Friday, April 9, 2021

Jacob Have I Loved by Katherine Paterson

I am having a hard time figuring out how much I liked this book. On the one hand, it was kind of depressing and hard to read, and I didn't exactly want to seek it out to spend more time reading it. I wasn't rushing back to get to it. But on the other hand, the emotions and the feelings in this book felt so real and hard and strong. This book is about Sara Louise, who is eaten up with jealousy of her twin sister Caroline, and feels like she isn't loved or cared about as much as her. I felt like Caroline was easy to hate if she would have been your peer like she was Sara Louise's. I would have been just as upset as she was. Sara Louise was not an easy-to-love narrator herself, though--she was grumpy and unfriendly and filled with anger a lot of the time, which only pushed people more and more towards Caroline. But I thought those emotions and Sara Louise's over-the-top reactions made this book the gripping story that it was.
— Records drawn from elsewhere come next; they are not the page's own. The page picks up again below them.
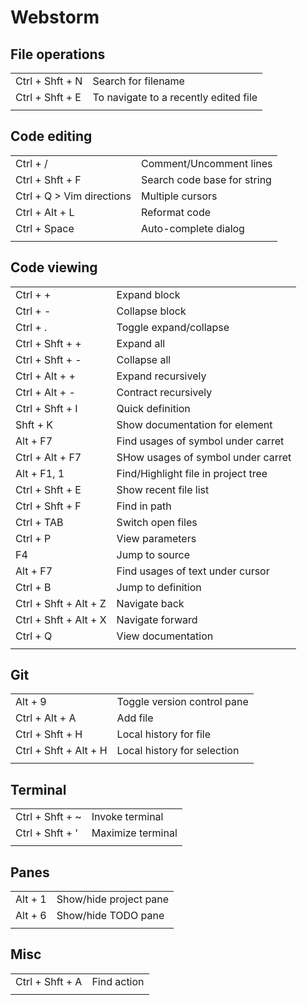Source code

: * Webstorm
** File operations
   | Ctrl + Shft + N | Search for filename                   |
   | Ctrl + Shft + E | To navigate to a recently edited file |
   |                 |                                       |
** Code editing
   | Ctrl + /                  | Comment/Uncomment lines     |
   | Ctrl + Shft + F           | Search code base for string |
   | Ctrl + Q > Vim directions | Multiple cursors            |
   | Ctrl + Alt + L            | Reformat code               |
   | Ctrl + Space              | Auto-complete dialog        |
   |                           |                             |
** Code viewing
   | Ctrl + +              | Expand block                        |
   | Ctrl + -              | Collapse block                      |
   | Ctrl + .              | Toggle expand/collapse              |
   | Ctrl + Shft + +       | Expand all                          |
   | Ctrl + Shft + -       | Collapse all                        |
   | Ctrl + Alt + +        | Expand recursively                  |
   | Ctrl + Alt + -        | Contract recursively                |
   | Ctrl + Shft + I       | Quick definition                    |
   | Shft + K              | Show documentation for element      |
   | Alt + F7              | Find usages of symbol under carret  |
   | Ctrl + Alt + F7       | SHow usages of symbol under carret  |
   | Alt + F1, 1           | Find/Highlight file in project tree |
   | Ctrl + Shft + E       | Show recent file list               |
   | Ctrl + Shft + F       | Find in path                        |
   | Ctrl + TAB            | Switch open files                   |
   | Ctrl + P              | View parameters                     |
   | F4                    | Jump to source                      |
   | Alt + F7              | Find usages of text under cursor    |
   | Ctrl + B              | Jump to definition                  |
   | Ctrl + Shft + Alt + Z | Navigate back                       |
   | Ctrl + Shft + Alt + X | Navigate forward                    |
   | Ctrl + Q              | View documentation                  |
   |                       |                                     |
** Git
   | Alt + 9               | Toggle version control pane |
   | Ctrl + Alt + A        | Add file                    |
   | Ctrl + Shft + H       | Local history for file      |
   | Ctrl + Shft + Alt + H | Local history for selection |
   |                       |                             |
** Terminal
   | Ctrl + Shft + ~ | Invoke terminal   |
   | Ctrl + Shft + ' | Maximize terminal |
   |                 |                   |
** Panes
   | Alt + 1 | Show/hide project pane |
   | Alt + 6 | Show/hide TODO pane    |
   |         |                        |
** Misc
   | Ctrl + Shft + A | Find action |
   |                 |             |


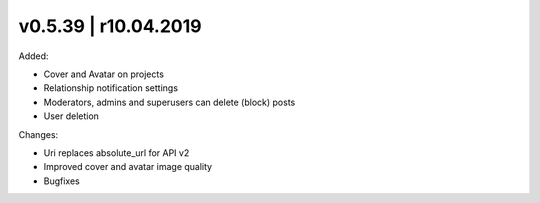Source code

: v0.5.39 | r10.04.2019
-----------------------------------------

Added:

* Cover and Avatar on projects
* Relationship notification settings
* Moderators, admins and superusers can delete (block) posts
* User deletion


Changes:

* Uri replaces absolute_url for API v2
* Improved cover and avatar image quality
* Bugfixes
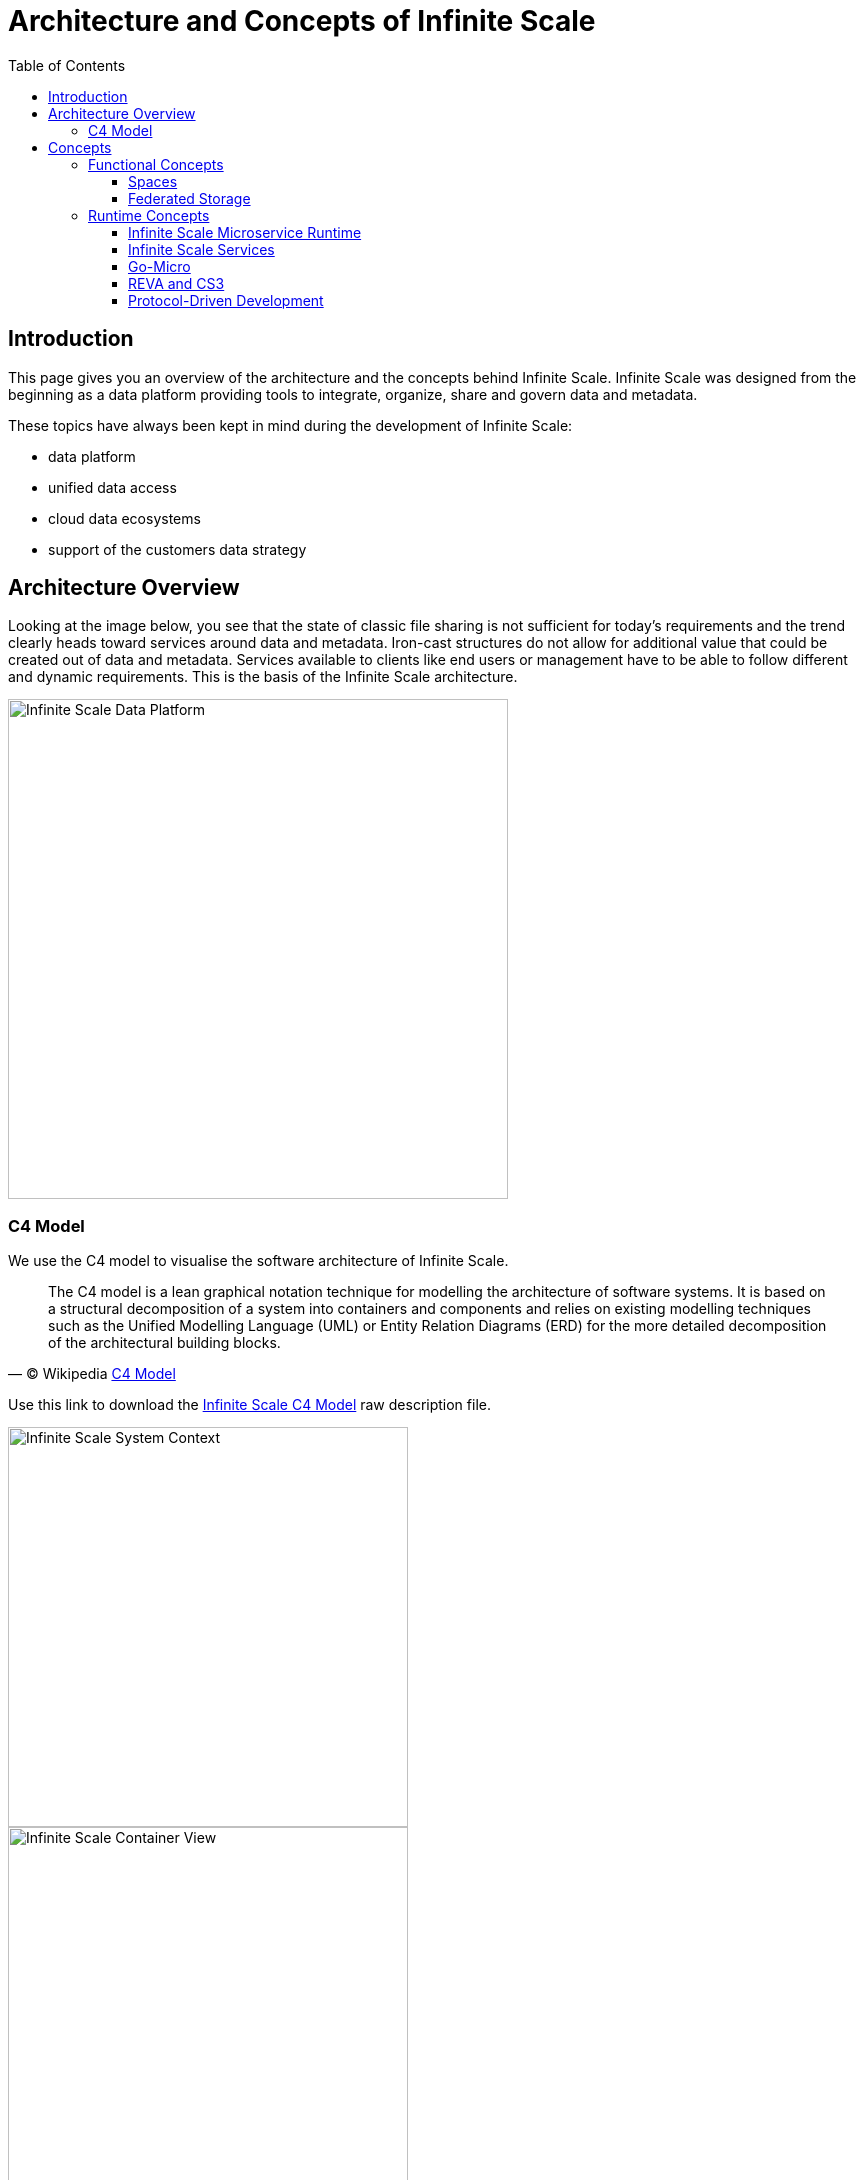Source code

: = Architecture and Concepts of Infinite Scale
:toc: right
:toclevels: 4
:description: This page gives you an overview of the architecture and the concepts behind Infinite Scale. Infinite Scale was designed from the beginning as a data platform providing tools to integrate, organize, share and govern data and metadata.

:c4-model-url: https://en.wikipedia.org/wiki/C4_model
:suture-url: https://github.com/thejerf/suture
:go-micro-registry-url: https://github.com/asim/go-micro/blob/master/registry/registry.go
:reva-url: https://reva.link/
:oidc-url: https://openid.net/connect/
:webdav-url: http://webdav.org/
:etag-url: https://en.wikipedia.org/wiki/HTTP_ETag
:cs3-url: https://www.cs3community.org
:grpc-url: https://grpc.io/about/
:ocis-pkg-url: https://github.com/owncloud/ocis/tree/master/ocis-pkg
:go-micro-url: https://github.com/asim/go-micro

== Introduction

{description}

These topics have always been kept in mind during the development of Infinite Scale:

* data platform
* unified data access 
* cloud data ecosystems
* support of the customers data strategy

== Architecture Overview

Looking at the image below, you see that the state of classic file sharing is not sufficient for today's requirements and the trend clearly heads toward services around data and metadata. Iron-cast structures do not allow for additional value that could be created out of data and metadata. Services available to clients like end users or management have to be able to follow different and dynamic requirements. This is the basis of the Infinite Scale architecture. 

image::architecture/infinite_scale_data_platform.svg[Infinite Scale Data Platform,width=500]

=== C4 Model

We use the C4 model to visualise the software architecture of Infinite Scale.

[quote, '(C) Wikipedia {c4-model-url}[C4 Model]']
____
The C4 model is a lean graphical notation technique for modelling the architecture of software systems. It is based on a structural decomposition of a system into containers and components and relies on existing modelling techniques such as the Unified Modelling Language (UML) or Entity Relation Diagrams (ERD) for the more detailed decomposition of the architectural building blocks.
____

Use this link to download the xref:attachment$/architecture/infinite-scale-c4-model.dsl[Infinite Scale C4 Model] raw description file.

image::architecture/c4-ocis-system-context.svg[Infinite Scale System Context,width=400]

image::architecture/c4-ocis-system-container.svg[Infinite Scale Container View,width=400]

== Concepts

// from https://owncloud.dev/ocis/

=== Functional Concepts

==== Spaces

Spaces are a logical concept. They organize a set of resources in a hierarchical tree. Here are some key features:

* Internally, a space is identified by a unique `storage space ID` and displayed to users by a given name.
* A space has no owner, though one or more users can be assigned to manage a space.
* Access to a space is granted via roles assigned to users, groups and guests like member, manager etc.
* Each space can have an individual:
** Description
** Image
** Quota
* A storage spaces registry then allows listing the capabilities of storage spaces, e.g. free space, quota, managers, syncable, root {etag-url}[ETag] etc.
* Spaces may serve different purposes like every user’s personal storage space, project, group or school class storage spaces including shares and reshares.
* A space makes it much easier to separate data that can be shared and data that should not be shared. As an example, although you can share content in your personal space, it is much more secure to have a dedicated space for sharing and keep your personal space for your eyes only.
* Spaces have a small memory footprint and are therefore very effective. For details see the xref:prerequisites/prerequisites.adoc#ram-considerations[RAM Considerations].

For detailed information on the implementation of spaces, check out the https://owncloud.dev/ocis/storage/spaces/[Developer Guide].

==== Federated Storage

To create a truly federated storage architecture, Infinite Scale breaks down the ownCloud 10 user-specific namespace, which is assembled on the server side, and makes the individual parts accessible to clients as storage spaces and storage space registries.

The diagram below shows the core concepts of the new architecture:

* End-user devices can fetch the list of storage spaces a user has access to by querying one or multiple storage space registries. The list contains a unique endpoint for every storage space.

* Storage space registries manage the list of storage spaces a user has access to. They may subscribe to storage spaces in order to receive notifications about changes on behalf of an end-user's mobile or desktop client.

* Storage spaces represent a collection of files and folders. A user's personal files are contained in a storage space. A group or project drive is a storage space. Even incoming shares are treated and implemented as storage spaces, each with properties like owners, permissions, quota and type.

* Storage providers can hold multiple storage spaces. On an Infinite Scale instance, there might be a dedicated storage provider responsible for users' personal storage spaces. There might be multiple storage providers, either to shard the load, provide different levels of redundancy or support custom workflows. Or there might be just one, hosting all types of storage spaces.

image::architecture/idea.drawio.svg[Storage Spaces,width=500]

For example, *Einstein* wants to share something with *Marie*, who has an account at a _different_ identity provider and uses a different storage space registry. OpenID Connect (OIDC) is used for authentication.

* *Einstein* opens `\https://cloud.zurich.test`. His browser loads Infinite Scale Web and presents a login form that uses OpenID Connect Discovery to look up the OIDC issuer. For `einstein@zurich.test`, he will end up at `\https://idp.zurich.test`, authenticate and get redirected back to `\https://cloud.zurich.test`.

* Now, Infinite Scale Web will use a similar discovery to look up the storage space registry for the account based on the email address (or username). He will discover that `\https://cloud.zurich.test` is also his storage registry which the Web UI will use to load the list of storage spaces available to him.

* After locating a folder that *Einstein* wants to share with *Marie*, he enters her email address `marie@paris.test` in the sharing dialog to grant her the editor role. This, in effect, creates a new storage space that is registered with the storage space registry at `\https://cloud.zurich.test`.

* *Einstein* copies the URL in the browser (or an email with the same URL is sent automatically, or the storage registries use a back-channel mechanism). It contains the most specific storage space ID and a path relative to it: `\https://cloud.zurich.test/#/spaces/716199a6-00c0-4fec-93d2-7e00150b1c84/a/rel/path`.

* When *Marie* enters that URL, she will be presented with a login form on the `\https://cloud.zurich.test` instance, because the share was created on that domain.

* If `\https://cloud.zurich.test` trusts her OpenID Connect identity provider `\https://idp.paris.test`, she can log in.

* This time, the storage space registry discovery will come up with `\https://cloud.paris.test` though. Since that registry is different than the registry tied to `\https://cloud.zurich.test`, Infinite Scale Web can look up the storage space `716199a6-00c0-4fec-93d2-7e00150b1c84` and register the WebDAV URL `\https:/cloud.zurich.test/dav/spaces/716199a6-00c0-4fec-93d2-7e00150b1c84/a/rel/path` in Marie`s storage space registry at `\https://cloud.paris.test`.

* When *Marie* accepts that share, her clients will be able to sync the new storage space at `\https://cloud.zurich.test`.

=== Runtime Concepts

==== Infinite Scale Microservice Runtime

Infinite Scale runtime allows us to dynamically manage services running in a single process. We use {suture-url}[suture] to create a supervisor tree that starts each service in a dedicated Go routine. By default, Infinite Scale will start all built-in Infinite Scale services in a single process. Individual services can be moved to other nodes to scale out and meet specific performance requirements. A {go-micro-registry-url}[go-micro-based] registry allows services in multiple nodes to form a distributed microservice architecture.

==== Infinite Scale Services

Every Infinite Scale service uses {ocis-pkg-url}[ocis-pkg], which implements the go-micro interfaces for servers to register and clients to look up nodes with a service registry. We are following the 12-factor methodology with Infinite Scale. The uniformity of services also allows us to use the same mechanism for commands, logging and configuration. Configurations are forwarded from the Infinite Scale runtime to the individual services.

==== Go-Micro

While the {go-micro-url}[go-micro] framework provides abstractions as well as implementations for the different components in a microservice architecture, it uses a more developer-focused runtime philosophy: It is used to download services from a repo, compile them on the fly and start them as individual processes. For Infinite Scale we decided to use a more admin-friendly runtime: You can download container that internally use a single binary, which starts the contained Infinite Scale services with a single command: `ocis server`. This also makes packaging easier.

==== REVA and CS3

A lot of embedded services in Infinite Scale are built on the {reva-url}[REVA] runtime. Reva is the {cs3-url}[CS3 API] reference implementation. We decided to bundle some of the CS3 services to logically group them. A home storage provider, which is dealing with metadata, and the corresponding data provider, which is dealing with uploads and downloads, are one example. The frontend with the oc-flavoured WebDAV, OCS handlers and a data gateway are another.

CS3 (Cloud Storage Services for Synchronization and Sharing) is based on {grpc-url}[GRPC] (open source high performance Remote Procedure Call (RPC) framework) which uses a binary-coded versionable payload protocol with much higher efficiency when it comes to parsing compared to a classical XML payload.

==== Protocol-Driven Development

Interacting with Infinite Scale involves a multitude af APIs. The server and all clients rely on {oidc-url}[OpenID Connect] for authentication. The embedded LibreGraph Connect can be replaced with any other OpenID Connect Identity Provider. Clients use the {webdav-url}[WebDAV]-based https://github.com/cernbox/smashbox/blob/master/protocol/protocol.md[ownCloud sync protocol] to manage files and folders, Open Collaboration Services (OCS) to manage shares and https://tus.io/protocols/resumable-upload.html[TUS] to upload files in a resumable way. On the server side, REVA is the reference implementation of the https://github.com/cs3org/cs3apis[CS3APIS], which are defined using protocol buffers. By embedding Go-lang LDAP Authentication (GLAuth), Infinite Scale provides a read-only LDAP interface to make accounts, including guests, available to firewalls and other systems.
When Sara Louise threw her bottle of lotion at the wall because Caroline was using it without asking her, and when she refused her parents' offer of paying for her boarding school because she was so upset that Caroline was getting to go to a nicer school in Baltimore--those are exactly the irrational, unrealistic things that an upset teenager might do. So although it was not the most fun book to read, I really felt Sara Louise's feelings of disappointment and anger over and over again. (I also really liked the setting and the imagery of the island and the crabbing and everything they did there as well. And the ending with Sara Louise all grown up as a midwife in the mountains--that was unexpected and I loved that.)